Tue, Aug 20, 2013 - Page 12 News List

Thyme and punishment

In New Zealand, prisoners go gourmet

By Neil SANDS  /  AFP, WELLINGTON

A team of inmates from a New Zealand jail prepared a five-star banquet for the public as part of this year’s Wellington on a Plate food festival. More than 30 prisoners a year earn catering qualifications in the prison’s kitchens, providing them with skills to help them land jobs in the capital’s thriving restaurant scene after their release.

Photo: AFP

Whipping up a blackcurrant jus in Wellington’s Rimutaka Prison, shaven-headed convict “Pete” rhapsodizes about his new-found love of gourmet cooking, the swastika tattoos on his hand blurring as he whisks intently.

“You can get five dishes, five different flavors, from one fish,” the New Zealander says. “I thought normal fish all just tasted the same but I’ve learned a lot.”

Pete — not his real name — is among a team of inmates from the jail on the capital’s outskirts who prepared a five-star banquet for the public as part of this year’s Wellington on a Plate food festival.

More than 30 prisoners a year earn catering qualifications in the prison’s kitchens, providing them with skills to help them land jobs in Wellington’s thriving restaurant scene after their release.

This year, authorities decided to display the prison’s culinary prowess publicly for the first time.

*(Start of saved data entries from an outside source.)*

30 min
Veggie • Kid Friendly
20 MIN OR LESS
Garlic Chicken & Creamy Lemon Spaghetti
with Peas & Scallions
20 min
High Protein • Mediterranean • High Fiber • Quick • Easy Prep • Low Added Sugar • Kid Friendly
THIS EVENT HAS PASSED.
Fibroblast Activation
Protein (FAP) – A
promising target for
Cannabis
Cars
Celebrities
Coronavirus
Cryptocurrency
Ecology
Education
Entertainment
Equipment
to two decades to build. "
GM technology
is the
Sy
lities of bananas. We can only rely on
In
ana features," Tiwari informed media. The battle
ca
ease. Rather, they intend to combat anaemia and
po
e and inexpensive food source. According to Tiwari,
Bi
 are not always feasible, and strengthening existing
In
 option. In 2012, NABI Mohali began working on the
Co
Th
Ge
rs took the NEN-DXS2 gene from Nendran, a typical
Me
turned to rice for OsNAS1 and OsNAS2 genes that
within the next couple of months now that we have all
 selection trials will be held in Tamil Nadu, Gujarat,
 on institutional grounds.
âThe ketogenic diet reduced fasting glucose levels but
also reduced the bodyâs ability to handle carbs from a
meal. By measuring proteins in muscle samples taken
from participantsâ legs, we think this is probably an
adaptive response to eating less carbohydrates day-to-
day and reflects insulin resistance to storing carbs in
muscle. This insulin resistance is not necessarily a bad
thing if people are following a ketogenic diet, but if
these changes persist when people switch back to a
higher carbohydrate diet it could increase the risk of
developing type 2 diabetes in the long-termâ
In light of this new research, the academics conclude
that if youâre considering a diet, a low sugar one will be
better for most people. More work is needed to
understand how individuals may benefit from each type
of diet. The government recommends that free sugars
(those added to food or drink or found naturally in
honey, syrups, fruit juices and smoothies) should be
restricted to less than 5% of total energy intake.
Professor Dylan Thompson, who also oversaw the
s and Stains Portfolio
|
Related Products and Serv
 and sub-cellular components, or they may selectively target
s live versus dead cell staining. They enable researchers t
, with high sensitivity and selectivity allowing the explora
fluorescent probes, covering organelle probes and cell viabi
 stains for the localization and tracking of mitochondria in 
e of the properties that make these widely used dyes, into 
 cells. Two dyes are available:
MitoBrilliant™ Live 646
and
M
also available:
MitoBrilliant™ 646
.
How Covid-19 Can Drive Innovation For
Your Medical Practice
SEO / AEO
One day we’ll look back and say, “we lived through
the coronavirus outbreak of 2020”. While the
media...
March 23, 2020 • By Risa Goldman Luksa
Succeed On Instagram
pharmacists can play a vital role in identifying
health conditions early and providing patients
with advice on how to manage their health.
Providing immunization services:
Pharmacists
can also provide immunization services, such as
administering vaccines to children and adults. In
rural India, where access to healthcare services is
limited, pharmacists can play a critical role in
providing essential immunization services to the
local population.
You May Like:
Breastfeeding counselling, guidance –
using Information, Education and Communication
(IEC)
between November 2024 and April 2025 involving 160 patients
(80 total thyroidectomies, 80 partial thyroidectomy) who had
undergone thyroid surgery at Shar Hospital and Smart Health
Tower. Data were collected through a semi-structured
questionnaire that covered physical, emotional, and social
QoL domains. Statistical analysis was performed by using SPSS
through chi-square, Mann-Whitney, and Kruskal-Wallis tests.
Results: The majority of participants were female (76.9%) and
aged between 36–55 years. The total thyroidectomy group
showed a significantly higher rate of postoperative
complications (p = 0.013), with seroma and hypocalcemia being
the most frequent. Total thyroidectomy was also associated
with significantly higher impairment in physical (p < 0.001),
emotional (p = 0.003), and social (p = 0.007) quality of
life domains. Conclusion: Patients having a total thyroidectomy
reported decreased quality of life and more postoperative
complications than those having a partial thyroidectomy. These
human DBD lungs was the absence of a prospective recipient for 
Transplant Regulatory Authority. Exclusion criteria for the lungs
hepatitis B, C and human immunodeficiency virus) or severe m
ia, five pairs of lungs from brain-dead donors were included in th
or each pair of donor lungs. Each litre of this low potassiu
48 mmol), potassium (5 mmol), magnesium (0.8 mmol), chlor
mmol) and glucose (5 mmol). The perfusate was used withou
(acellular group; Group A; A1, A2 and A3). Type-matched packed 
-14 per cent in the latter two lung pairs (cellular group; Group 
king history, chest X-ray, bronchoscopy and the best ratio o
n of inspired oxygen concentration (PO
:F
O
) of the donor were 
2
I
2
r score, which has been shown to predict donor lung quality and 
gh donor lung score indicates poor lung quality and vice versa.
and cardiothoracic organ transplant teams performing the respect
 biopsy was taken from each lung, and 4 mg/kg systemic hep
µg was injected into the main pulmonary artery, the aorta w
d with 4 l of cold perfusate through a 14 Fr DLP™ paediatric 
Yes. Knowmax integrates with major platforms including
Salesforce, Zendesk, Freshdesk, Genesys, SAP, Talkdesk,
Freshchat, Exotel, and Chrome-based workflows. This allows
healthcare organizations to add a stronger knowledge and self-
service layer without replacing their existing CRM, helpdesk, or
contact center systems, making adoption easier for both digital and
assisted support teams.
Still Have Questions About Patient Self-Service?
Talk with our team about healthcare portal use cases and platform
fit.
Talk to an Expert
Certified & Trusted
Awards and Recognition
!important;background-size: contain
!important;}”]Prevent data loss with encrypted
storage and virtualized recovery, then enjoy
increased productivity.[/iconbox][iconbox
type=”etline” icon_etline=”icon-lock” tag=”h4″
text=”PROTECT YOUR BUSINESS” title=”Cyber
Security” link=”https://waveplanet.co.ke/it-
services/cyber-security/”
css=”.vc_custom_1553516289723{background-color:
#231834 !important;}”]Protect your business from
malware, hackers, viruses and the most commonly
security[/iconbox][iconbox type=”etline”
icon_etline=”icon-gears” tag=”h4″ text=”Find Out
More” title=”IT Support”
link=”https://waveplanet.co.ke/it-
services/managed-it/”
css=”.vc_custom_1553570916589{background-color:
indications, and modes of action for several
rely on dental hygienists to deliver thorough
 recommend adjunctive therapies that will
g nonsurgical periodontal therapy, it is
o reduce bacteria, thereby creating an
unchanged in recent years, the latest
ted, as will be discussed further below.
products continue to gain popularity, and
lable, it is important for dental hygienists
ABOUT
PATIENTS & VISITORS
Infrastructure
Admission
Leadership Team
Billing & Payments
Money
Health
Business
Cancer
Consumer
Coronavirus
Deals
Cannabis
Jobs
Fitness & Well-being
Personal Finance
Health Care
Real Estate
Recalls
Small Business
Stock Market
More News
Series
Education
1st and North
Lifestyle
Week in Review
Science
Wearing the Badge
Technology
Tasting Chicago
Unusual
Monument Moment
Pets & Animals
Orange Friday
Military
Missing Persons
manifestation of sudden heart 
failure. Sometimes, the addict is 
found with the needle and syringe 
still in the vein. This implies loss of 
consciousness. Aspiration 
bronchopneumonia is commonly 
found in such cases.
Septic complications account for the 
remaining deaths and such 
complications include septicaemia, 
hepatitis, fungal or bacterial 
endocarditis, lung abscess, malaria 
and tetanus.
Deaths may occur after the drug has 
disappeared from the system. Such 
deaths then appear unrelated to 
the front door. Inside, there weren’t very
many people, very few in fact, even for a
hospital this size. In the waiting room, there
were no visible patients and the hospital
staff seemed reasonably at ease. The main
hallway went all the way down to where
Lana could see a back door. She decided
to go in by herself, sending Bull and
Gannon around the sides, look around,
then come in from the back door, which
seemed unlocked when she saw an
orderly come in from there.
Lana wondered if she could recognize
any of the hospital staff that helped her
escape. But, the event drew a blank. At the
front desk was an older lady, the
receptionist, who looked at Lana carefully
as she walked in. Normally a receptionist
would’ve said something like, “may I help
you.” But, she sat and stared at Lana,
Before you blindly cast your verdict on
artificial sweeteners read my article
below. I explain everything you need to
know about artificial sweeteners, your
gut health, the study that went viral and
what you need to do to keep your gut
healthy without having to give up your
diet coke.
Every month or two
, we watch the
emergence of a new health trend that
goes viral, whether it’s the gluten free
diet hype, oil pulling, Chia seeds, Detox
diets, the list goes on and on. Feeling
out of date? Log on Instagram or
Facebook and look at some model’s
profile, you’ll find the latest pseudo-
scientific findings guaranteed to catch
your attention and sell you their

In a program that gives a whole new meaning to “doing stir,” they enlisted Martin Bosley, whose eponymous restaurant was named New Zealand’s best in 2007, to train six prisoners over a nine-month period.

The result was Prison Gate to Plate, two nights of fine dining in August that offered 140 paying customers a four-course banquet in the prison grounds.

“It’s been the most extraordinary thing I’ve done in 30 years, and the most confronting,” Bosley said.

The chef, whose restaurant is situated in the Royal Port Nicholson Yacht Club, admitted he was initially skeptical about swapping his swish waterfront location for weekly sessions in the grim surrounds of a prison kitchen.

“I wasn’t interested. I had very set views on crime and punishment, paying your debt to society, and wanted nothing to do with them,” he said.

“Then the idea started to intrigue me and I realized that these guys are going to get out eventually, what are they going to be doing on the outside?”

GOOD BEHAVIOR

Asking an inmate what he did to end up behind bars is a serious breach of prison etiquette but Bosley said he initially assumed the six convicts selected for the program would not have committed serious offences because Rimutaka is a medium security jail.

He soon realized he was incorrect, as most of his students had originally served time in high-security institutions before being moved to Rimutaka as a reward for good behavior.

“It’s made me question some of the things I believed in, getting to know these guys, working with them and coming to like them,” said Bosley, who was not paid for his involvement.

“But always at the back of your mind there is the thought that there are victims out there,” he said

“There’s been days when I’ve come out and just sat in the car park here for half an hour feeling desperately sad and despondent, thinking what a terrible place. Other times I’ve come out and thought ‘that’s amazing, we’re making a difference,’” he added.

Bosley, who now has a former Rimutaka prisoner working part-time at his restaurant, said the skills of each inmate gradually emerged during his weekly sessions.

“Brownie” turned out to be a skilled butcher, wielding a razor-sharp knife with a surgeon’s care to trim fat from prime cuts of beef.

LIFE CHANGING

“Marco,” who says he could not make a sandwich before he was jailed in 2004, dreams of becoming a baker on the outside after perfecting his jailhouse pastries: “I want to make wedding cakes,” he told AFP.